Something about that sweet declaration made his heart soften, and he smiled at her. She leaned forward, her big, round eyes drilling into his, and he wondered how she had managed to make him risk more honesty with her than he'd ever risked with anyone else. Even himself.
“I had an idea,” she said. “But I don't know how you'll feel about it.”
“What?”
She averted her eyes and studied her hands. “I've been staying at my father's house, and there's a garage apartment there that used to be mine. It's got a small kitchen, a refrigerator, and a bathroom, and it's pretty comfortable.” She made herself meet his gaze. “I was thinking that . . . maybe when they release you . . . you could stay there. I could take care of all your meals, transport you back and forth to the hospital for your therapy every day, and help you in whatever way you needed. But you'd still have your privacy.”

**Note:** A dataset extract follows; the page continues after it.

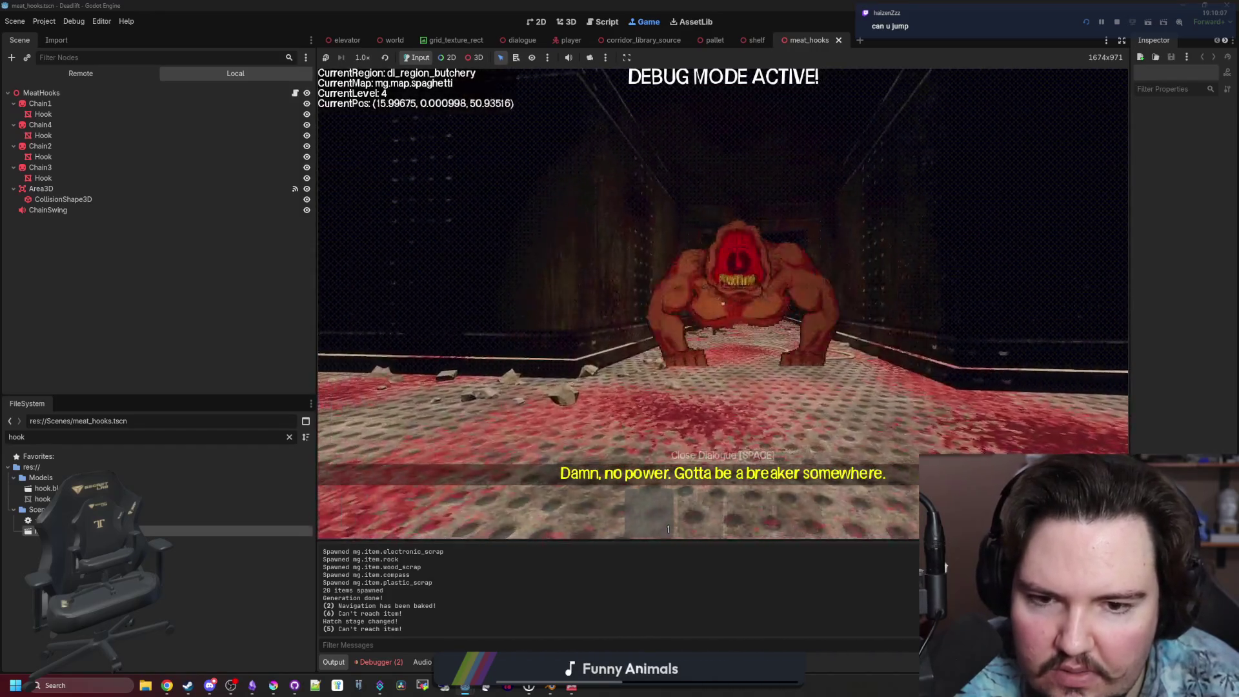
pyautogui.press('s')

A lump the size of Wyoming formed in his throat, and he gaped at her, not believing that he'd heard her right. “I couldn't, Lynda. That's too much of an imposition. You're recovering, too. The last thing you need is somebody like me in your way.”
“You won't be in the way. You'd have your own place. You won't have to worry about rent or food or anything for a while. I have someone else staying with me, a client of mine and her daughter. She's hiding from her abusive ex-husband until we can get into court. Between his shenanigans and the stuff that's already happened to me, we're both a little paranoid. It might be nice to have a man around the house.”